WORK REQUEST
Below are the records; give again exactly the line with "6.S/d Prof.Sudipta Das(Assistant", the line with "The members of", and each line that lies between them, and nothing besides.

(Collected data)
◇ ◇ ◇ ◇
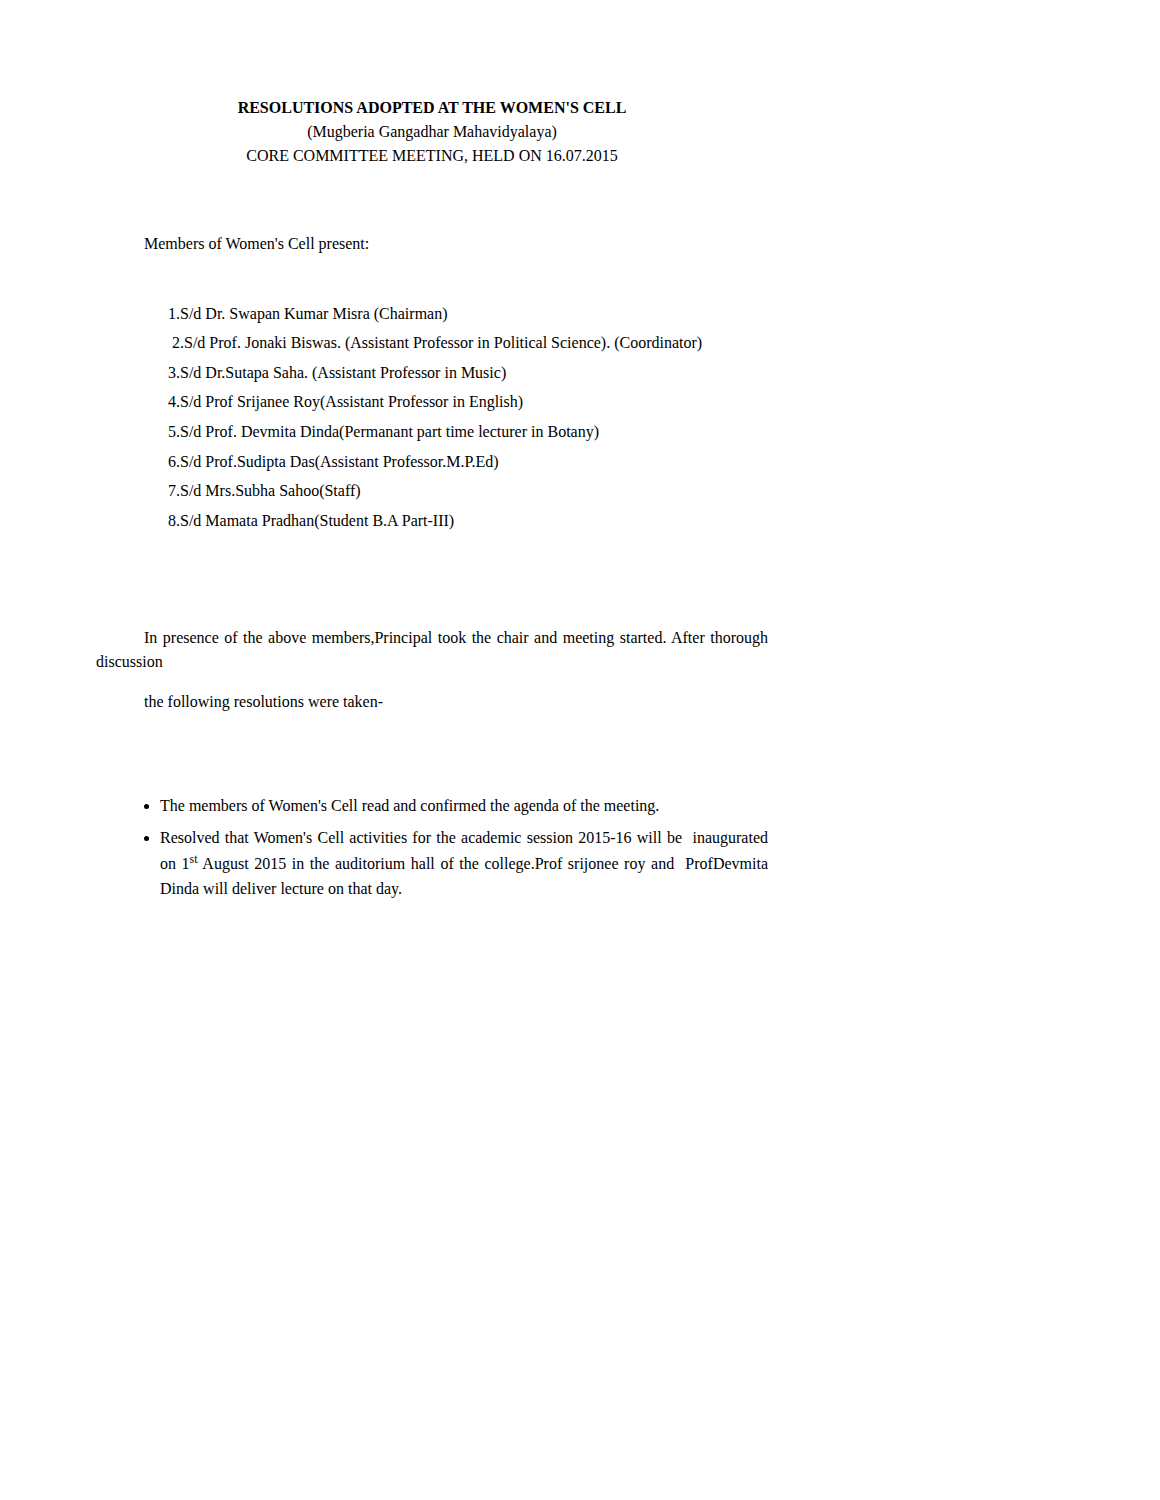RESOLUTIONS ADOPTED AT THE WOMEN'S CELL
(Mugberia Gangadhar Mahavidyalaya)
CORE COMMITTEE MEETING, HELD ON 16.07.2015
Members of Women's Cell present:
1.S/d Dr. Swapan Kumar Misra (Chairman)
2.S/d Prof. Jonaki Biswas. (Assistant Professor in Political Science). (Coordinator)
3.S/d Dr.Sutapa Saha. (Assistant Professor in Music)
4.S/d Prof Srijanee Roy(Assistant Professor in English)
5.S/d Prof. Devmita Dinda(Permanant part time lecturer in Botany)
6.S/d Prof.Sudipta Das(Assistant Professor.M.P.Ed)
7.S/d Mrs.Subha Sahoo(Staff)
8.S/d Mamata Pradhan(Student B.A Part-III)
In presence of the above members,Principal took the chair and meeting started. After thorough discussion
the following resolutions were taken-
The members of Women's Cell read and confirmed the agenda of the meeting.
Resolved that Women's Cell activities for the academic session 2015-16 will be inaugurated on 1st August 2015 in the auditorium hall of the college.Prof srijonee roy and ProfDevmita Dinda will deliver lecture on that day.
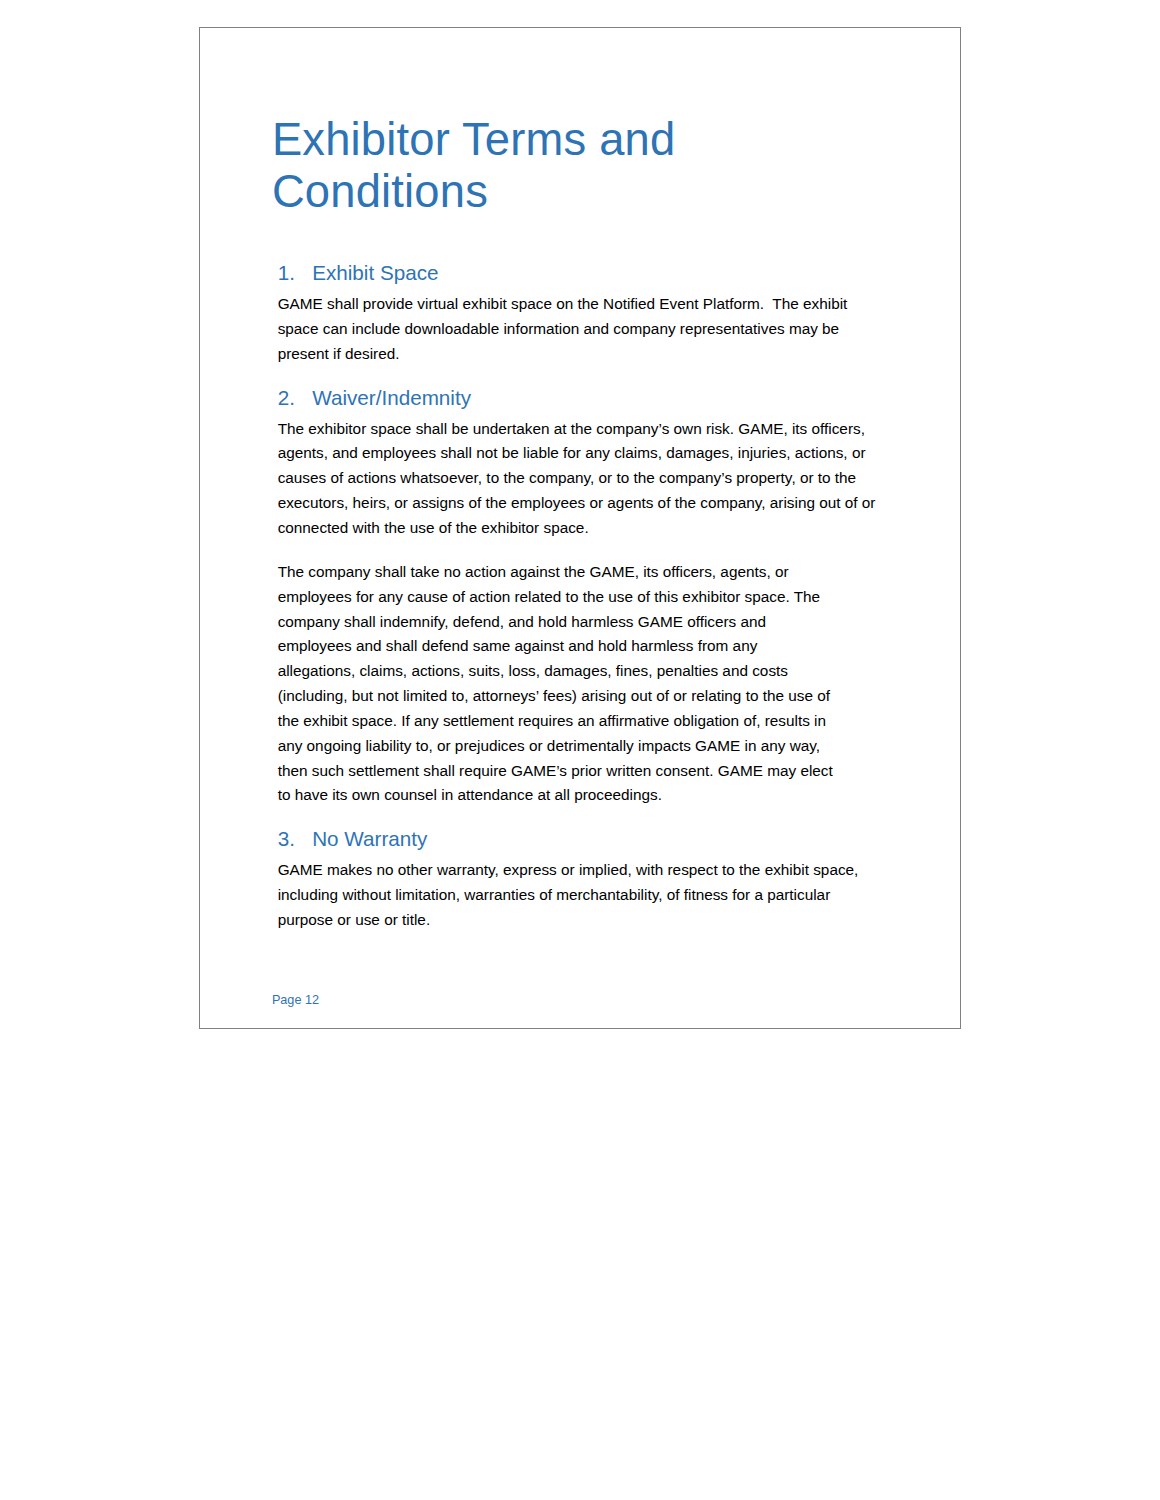Exhibitor Terms and Conditions
Exhibit Space
GAME shall provide virtual exhibit space on the Notified Event Platform. The exhibit space can include downloadable information and company representatives may be present if desired.
Waiver/Indemnity
The exhibitor space shall be undertaken at the company’s own risk. GAME, its officers, agents, and employees shall not be liable for any claims, damages, injuries, actions, or causes of actions whatsoever, to the company, or to the company’s property, or to the executors, heirs, or assigns of the employees or agents of the company, arising out of or connected with the use of the exhibitor space.
The company shall take no action against the GAME, its officers, agents, or employees for any cause of action related to the use of this exhibitor space. The company shall indemnify, defend, and hold harmless GAME officers and employees and shall defend same against and hold harmless from any allegations, claims, actions, suits, loss, damages, fines, penalties and costs (including, but not limited to, attorneys’ fees) arising out of or relating to the use of the exhibit space. If any settlement requires an affirmative obligation of, results in any ongoing liability to, or prejudices or detrimentally impacts GAME in any way, then such settlement shall require GAME’s prior written consent. GAME may elect to have its own counsel in attendance at all proceedings.
No Warranty
GAME makes no other warranty, express or implied, with respect to the exhibit space, including without limitation, warranties of merchantability, of fitness for a particular purpose or use or title.
Page 12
◇ ◇ ◇ ◇
THE COMPLETED TASK
6.S/d Prof.Sudipta Das(Assistant Professor.M.P.Ed)
7.S/d Mrs.Subha Sahoo(Staff)
8.S/d Mamata Pradhan(Student B.A Part-III)
In presence of the above members,Principal took the chair and meeting started. After thorough discussion
the following resolutions were taken-
The members of Women's Cell read and confirmed the agenda of the meeting.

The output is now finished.